Suboxone & Weightlifting
Weight training can combat certain side effects of suboxone Photo Credit Jupiterimages/Goodshoot/Getty Images

Suboxone is an oral medication used to treat opiate addiction. It consists of a combination of buprenorphine and naloxone. Buprenorphine is a half opiate agonist -- or activating agent -- similar to codeine or morphine. It is what gives suboxone its own addictive properties. Naloxone blocks the effects of other opiates in your system. Weight lifting provides individuals taking suboxone a therapeutic outlet from drug-induced symptoms.

Staying Sexy

A common side effect of suboxone is impotence, or sexual dysfunction. This negative aspect of suboxone treatment has caused some men to stop taking suboxone. However, you can boost your libido by increasing your testosterone levels through weightlifting. Twenty to 40 reps per workout is sufficient to achieve desired benefits without running the risk of overdoing it, which can actually decrease testosterone levels.
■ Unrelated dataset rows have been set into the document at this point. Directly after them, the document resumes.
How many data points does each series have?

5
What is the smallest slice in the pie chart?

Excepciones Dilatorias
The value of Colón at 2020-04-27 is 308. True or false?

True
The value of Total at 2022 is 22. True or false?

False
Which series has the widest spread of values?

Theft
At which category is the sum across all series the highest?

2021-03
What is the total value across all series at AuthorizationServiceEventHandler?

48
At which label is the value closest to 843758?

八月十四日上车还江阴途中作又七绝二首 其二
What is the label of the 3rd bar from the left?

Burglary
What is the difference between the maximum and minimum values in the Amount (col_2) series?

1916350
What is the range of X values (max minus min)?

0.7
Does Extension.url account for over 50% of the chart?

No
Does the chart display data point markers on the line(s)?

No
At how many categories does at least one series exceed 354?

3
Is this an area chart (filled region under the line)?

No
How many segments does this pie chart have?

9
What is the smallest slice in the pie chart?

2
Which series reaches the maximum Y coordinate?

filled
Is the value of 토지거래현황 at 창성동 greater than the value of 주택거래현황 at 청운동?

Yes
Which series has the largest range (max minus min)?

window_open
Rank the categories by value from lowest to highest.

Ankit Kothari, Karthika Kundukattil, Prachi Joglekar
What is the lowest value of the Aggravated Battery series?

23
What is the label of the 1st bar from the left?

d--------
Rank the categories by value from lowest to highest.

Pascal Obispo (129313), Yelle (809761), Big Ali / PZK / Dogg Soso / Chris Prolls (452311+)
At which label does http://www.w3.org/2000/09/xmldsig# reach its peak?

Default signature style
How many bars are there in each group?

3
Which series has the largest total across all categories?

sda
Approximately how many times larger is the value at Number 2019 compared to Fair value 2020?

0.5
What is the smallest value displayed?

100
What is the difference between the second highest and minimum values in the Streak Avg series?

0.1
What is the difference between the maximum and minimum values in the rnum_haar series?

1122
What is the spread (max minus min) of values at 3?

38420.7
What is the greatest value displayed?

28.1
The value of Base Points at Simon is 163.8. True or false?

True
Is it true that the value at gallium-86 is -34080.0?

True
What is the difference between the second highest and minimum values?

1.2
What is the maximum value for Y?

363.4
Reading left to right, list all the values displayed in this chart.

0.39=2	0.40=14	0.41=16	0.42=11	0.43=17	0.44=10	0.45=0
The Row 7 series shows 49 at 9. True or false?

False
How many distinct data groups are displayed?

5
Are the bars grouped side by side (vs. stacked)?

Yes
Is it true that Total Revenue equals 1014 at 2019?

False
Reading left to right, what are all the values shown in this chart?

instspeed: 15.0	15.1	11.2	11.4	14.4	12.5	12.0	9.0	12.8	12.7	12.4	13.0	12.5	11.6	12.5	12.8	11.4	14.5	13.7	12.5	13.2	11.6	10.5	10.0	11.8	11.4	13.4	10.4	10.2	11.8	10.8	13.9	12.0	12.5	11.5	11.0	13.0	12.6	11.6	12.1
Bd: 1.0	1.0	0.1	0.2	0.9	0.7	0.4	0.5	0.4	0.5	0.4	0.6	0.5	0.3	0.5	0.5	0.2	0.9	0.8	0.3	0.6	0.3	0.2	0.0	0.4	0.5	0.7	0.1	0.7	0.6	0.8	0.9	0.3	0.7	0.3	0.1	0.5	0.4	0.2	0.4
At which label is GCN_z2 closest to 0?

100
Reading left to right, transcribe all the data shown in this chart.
Maintaining a healthy sex life can increase your self-esteem and help you stay on track with your suboxone program.

Pumping Iron

Suboxone treatment can cause rapid and drastic weight loss. Men and women have been known to drop 20, 30 or 40 pounds in a short time period. While losing weight is sometimes desired, this type of weight loss can interfere with a healthy body composition. Instead of unhealthy fat, most of the weight you lose is through diminished muscles. By weight training you can gain muscle tissue, offsetting the effects of suboxne.

Finding a Happy Place

Endorphins are chemicals produced in the brain by the pituitary gland. As the body's natural pain killer and mood elevator, endorphins are released to reduce physical pain. The stress of intense exercise, such as weight lifting, increases the production of endorphins, resulting in a natural happy mood. Reducing anxiety and depression through endorphin release while weightlifting can help you sustain your suboxone program and help you achieve your sobriety goals.

Sleeping Yourself Well

Weightlifting can help you with the side effects when you discontinue suboxone at the end of your treatment program. One frequently experienced withdrawal symptom is insomnia. A lack of sleep can lead to emotional weakness and poor health, not conducive for remaining sober and well. Weightlifting can help you remain strong emotionally and physically, because intense exercise rids your body of stress chemicals and helps you relax. Relaxation of body and mind induces sound sleep.